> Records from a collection
○ ○ ○ ○
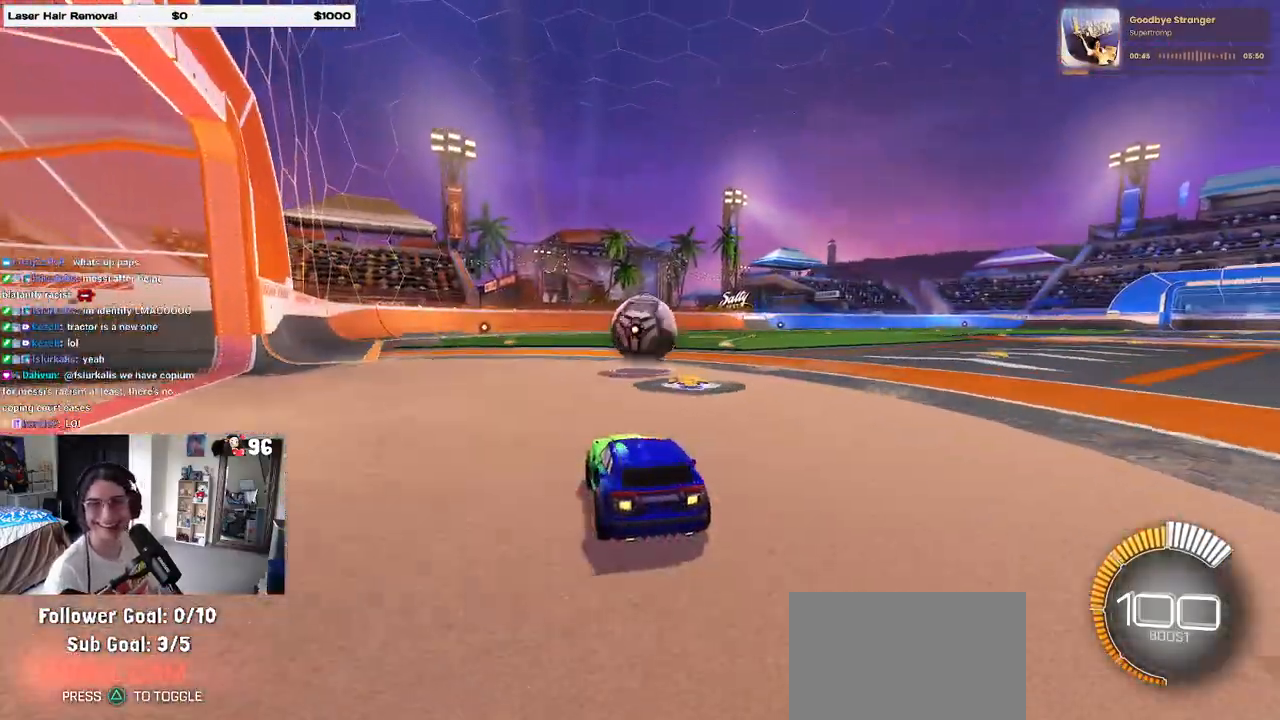
{"buttons": [], "left_stick": "center", "right_stick": "center", "events": []}
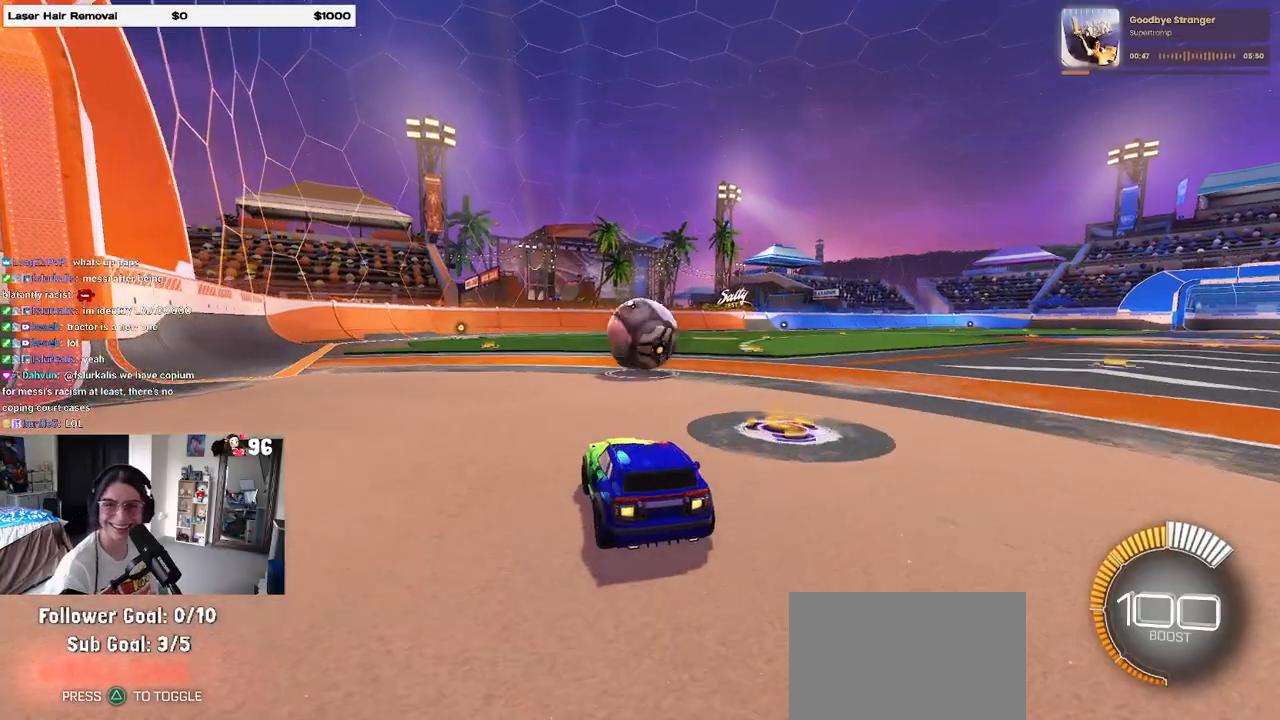
{"buttons": [], "left_stick": "center", "right_stick": "center", "events": []}
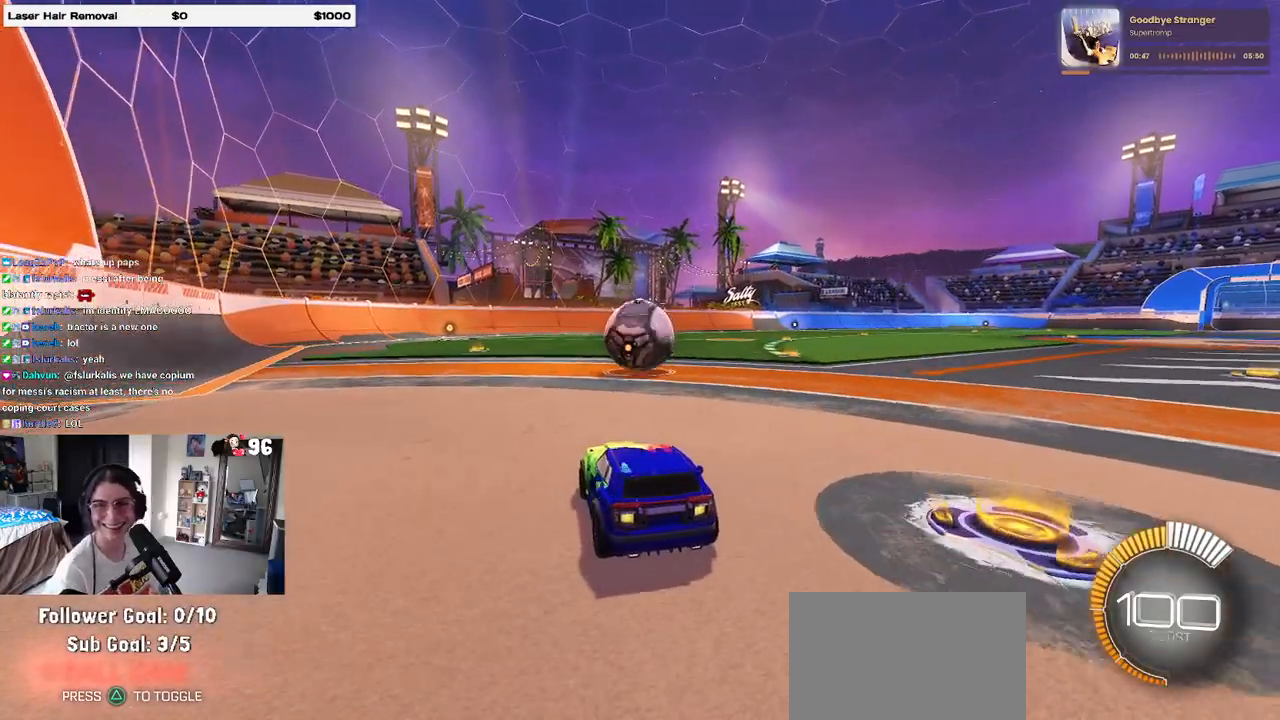
{"buttons": [], "left_stick": "center", "right_stick": "center", "events": []}
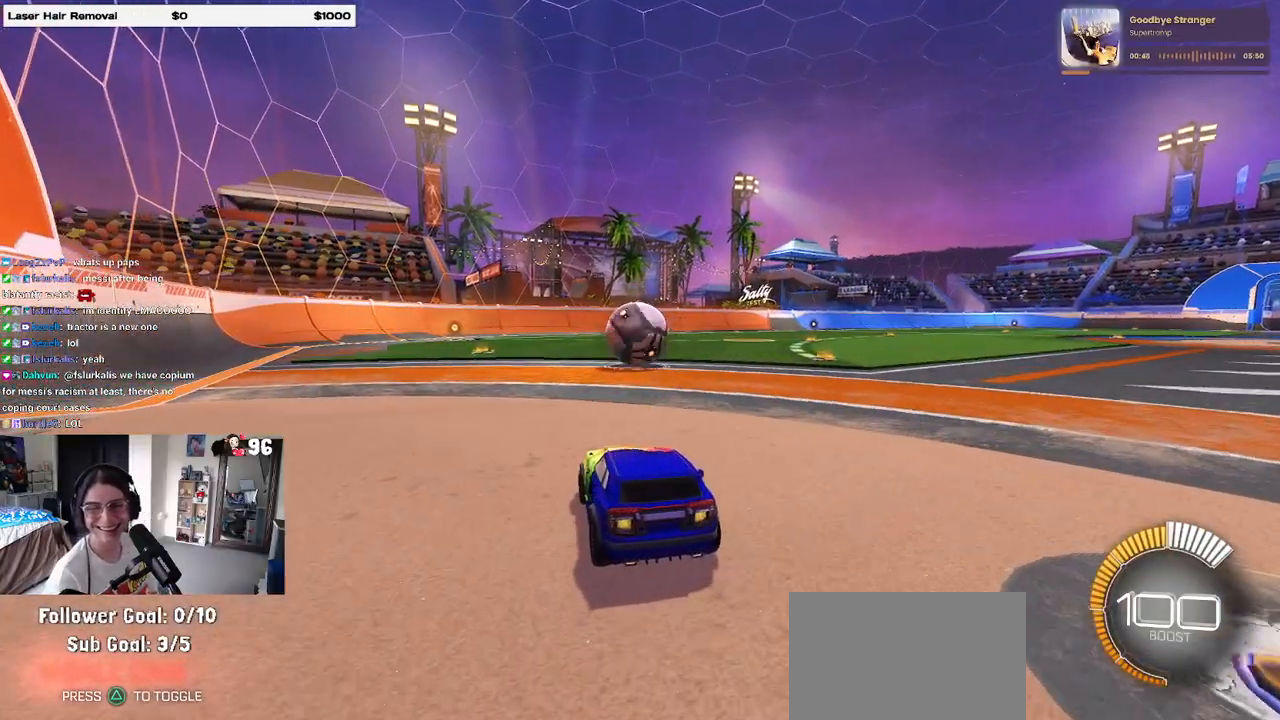
{"buttons": ["R2"], "left_stick": "center", "right_stick": "center", "events": [[200, "R2", "down"]]}
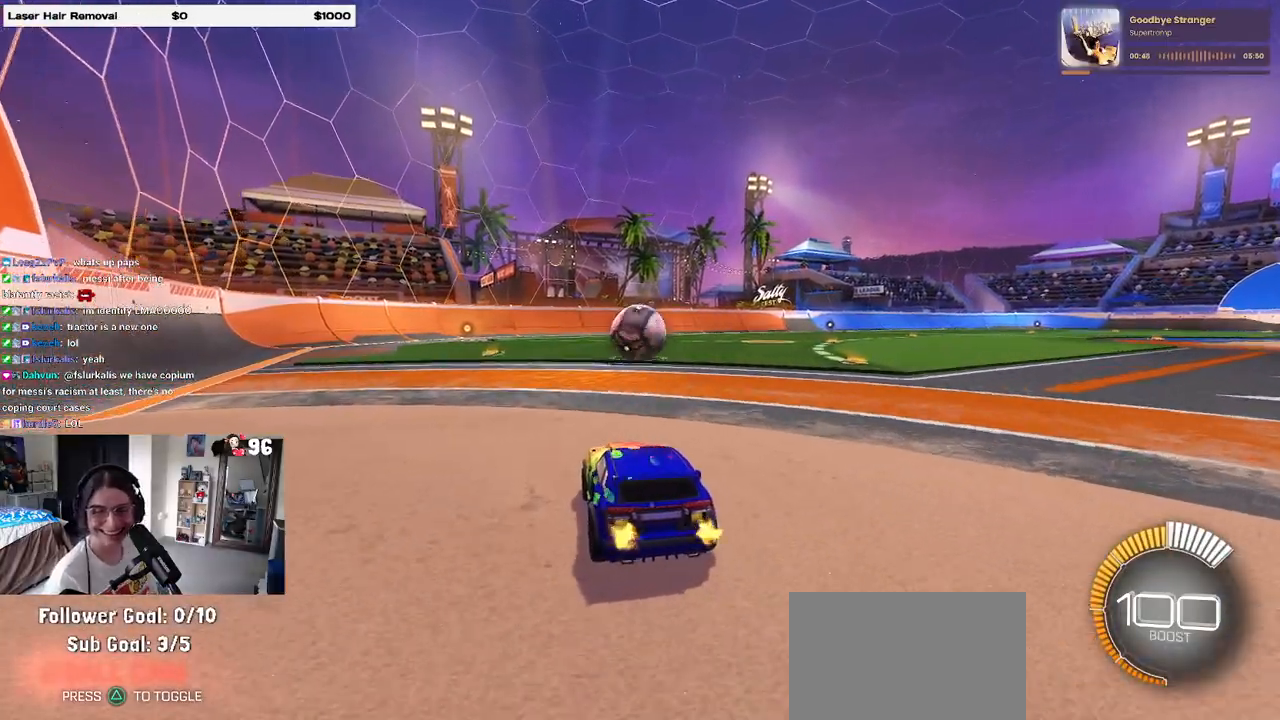
{"buttons": ["R2"], "left_stick": "center", "right_stick": "center", "events": []}
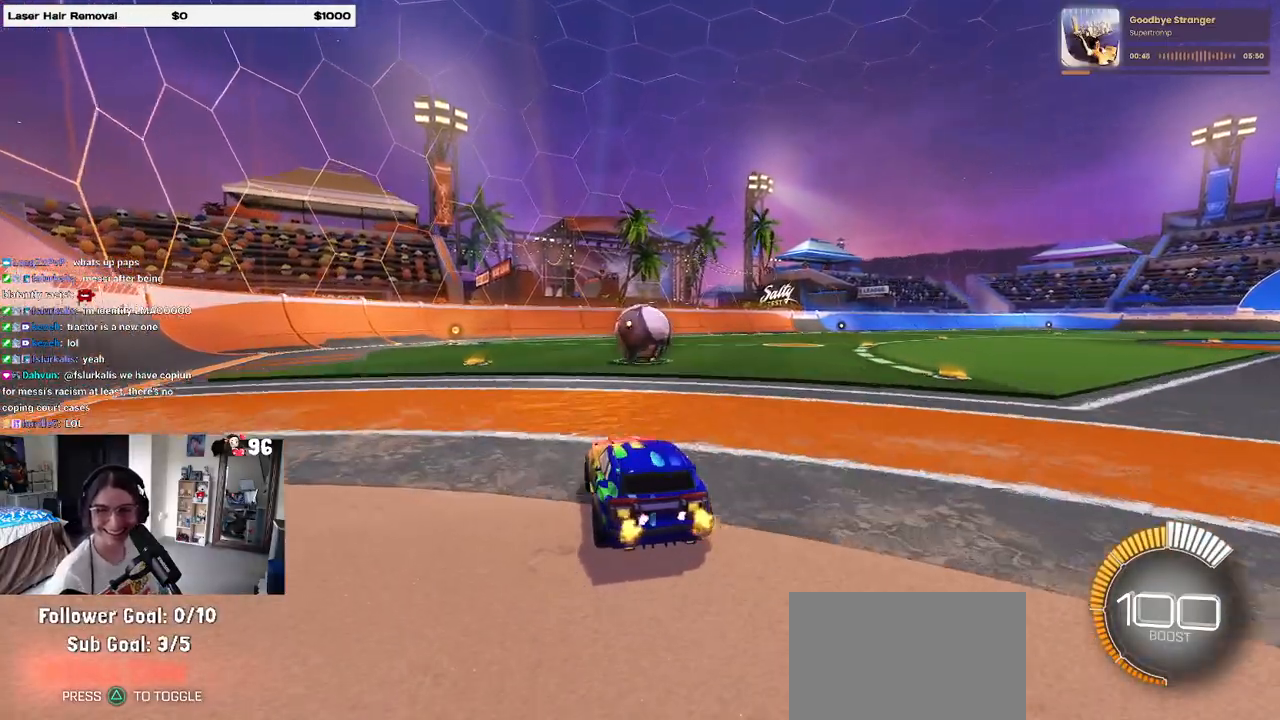
{"buttons": ["R2"], "left_stick": "center", "right_stick": "center", "events": []}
○ ○ ○ ○
> EXERCISE
Every line above should be transcribed exactly, though no image should be carried over.

> FINAL ANSWER
{"buttons": [], "left_stick": "center", "right_stick": "center", "events": []}
{"buttons": [], "left_stick": "center", "right_stick": "center", "events": []}
{"buttons": [], "left_stick": "center", "right_stick": "center", "events": []}
{"buttons": ["R2"], "left_stick": "center", "right_stick": "center", "events": [[200, "R2", "down"]]}
{"buttons": ["R2"], "left_stick": "center", "right_stick": "center", "events": []}
{"buttons": ["R2"], "left_stick": "center", "right_stick": "center", "events": []}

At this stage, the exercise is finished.